Steve Benen, a former blogger for the Washington Monthly and current producer and contributor to "The Rachel Maddow Show," thinks the Mar-a-Largo would-be assassin was justified in wanting to take a shot at former president Donald Trump.
Or, in Benen's words, "the alleged would-be shooter." Benen is complaining that Donald Trump is blaming Democrats for using violent rhetoric that motivated Routh to try to kill the former president.
But Routh is right, claims Benen. Trump is, indeed, a "threat to democracy."
Trump believes it's excessive to say he's a threat to democracy, but
— Steve Benen (@stevebenen) September 16, 2024
- he really has endorsed an authoritarian-style vision
- it's not just Dems who made the accusation against him
- he's repeatedly accused his perceived foes of being threats to democracy https://t.co/LASsDH5RYg
First of all, it takes a special kind of moral blindness to excuse a would-be presidential assassin. Beyond that, Benen employs exactly the same arguments used by the right to push back against the left when they blame conservatives for school shootings or any other violence.
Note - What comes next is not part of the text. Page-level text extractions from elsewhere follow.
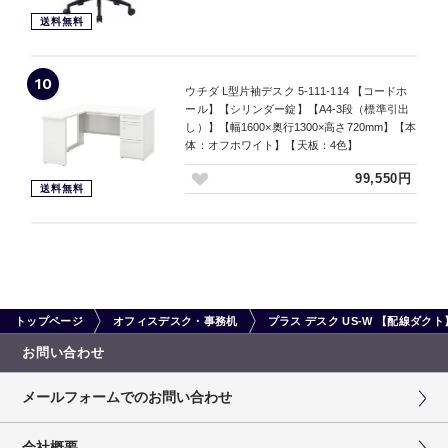
送料無料
10
ウチダ L型片袖デスク 5-111-114 【コードホ
ール】【シリンダー錠】【A4-3段（標準引出
し）】【幅1600×奥行1300×高さ720mm】【本
体：オフホワイト】【天板：4色】
99,550円
送料無料
トップページ
オフィスデスク・事務机
プラス デスク US-W 【配線ダ
お問い合わせ
メールフォームでのお問い合わせ
会社概要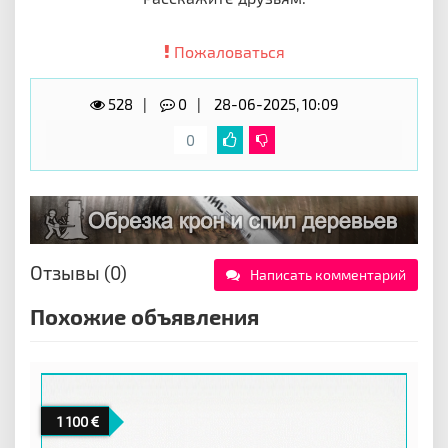
Пожаловаться
528
0
28-06-2025, 10:09
0
Отзывы (0)
Написать комментарий
Похожие объявления
1 100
First, the investigation into the alleged would-be shooter is just beginning. The idea that the former president can speak to the suspect’s motivations, in detail, is difficult to take seriously. Given the preliminary evidence, Ryan Wesley Routh’s politics were, to put it mildly, idiosyncratic, supporting Republican, Democratic and independent candidates — including, in 2016, Trump himself. To characterize him as some kind of lifelong Democratic partisan is a stretch.
This argument has been made by Republicans every time the Democrats trot out the "violent rhetoric leads to violence" narrative. The truth is that only partisans and biased media need the meme that violent rhetoric leads to violent acts to score political points with the voters. There are several reasons an assassin like Jared Loughner, who shot 19 people in a Phoenix parking lot in 2011 including Congresswoman Gabby Giffords, did what he did. What went through his mind at the time is unknowable. Democrats blamed Republicans anyway.
Ryan Routh's motivations may be different, but they are probably just as irrational. He was described as a "wack job" by foreign fighters he tried to join in Ukraine, according to the New York Post.
"A crazy idiot, but no one’s really surprised," said one American in Ukraine. "There are people like that that show up and are desperate to help and be important. And he was just one of those – just on the crazier end of things."
In 2011, the left immediately blamed a map created by Sarah Palin that targeted 30 vulnerable Democrats — including Giffords. The map showed where the congressional districts were and placed crosshairs on each district. Within hours of the assassination attempt, Democrats were blaming Palin. This, despite no evidence indicating that Loughner was motivated by anything connected to Palin's map or any rhetoric from any Republican.
Related: Internal Secret Service Report on Trump Attempted Assassination Reveals More Failures
There are very few cold-blooded assassins. The one thread that connects all of them is not politics or ideology. What ties these assassins together from John Wilkes Booth to Lee Harvey Oswald is an overweening desire for attention. Oswald was the neglected little boy who thought he'd be a hero in Communist countries by killing Kennedy. James Earl Ray similarly believed white supremacists would think him a saint for killing Martin Luther King.
Ryan Routh is a sad little man who wanted to be famous. How close he came to getting his wish, we'll never know.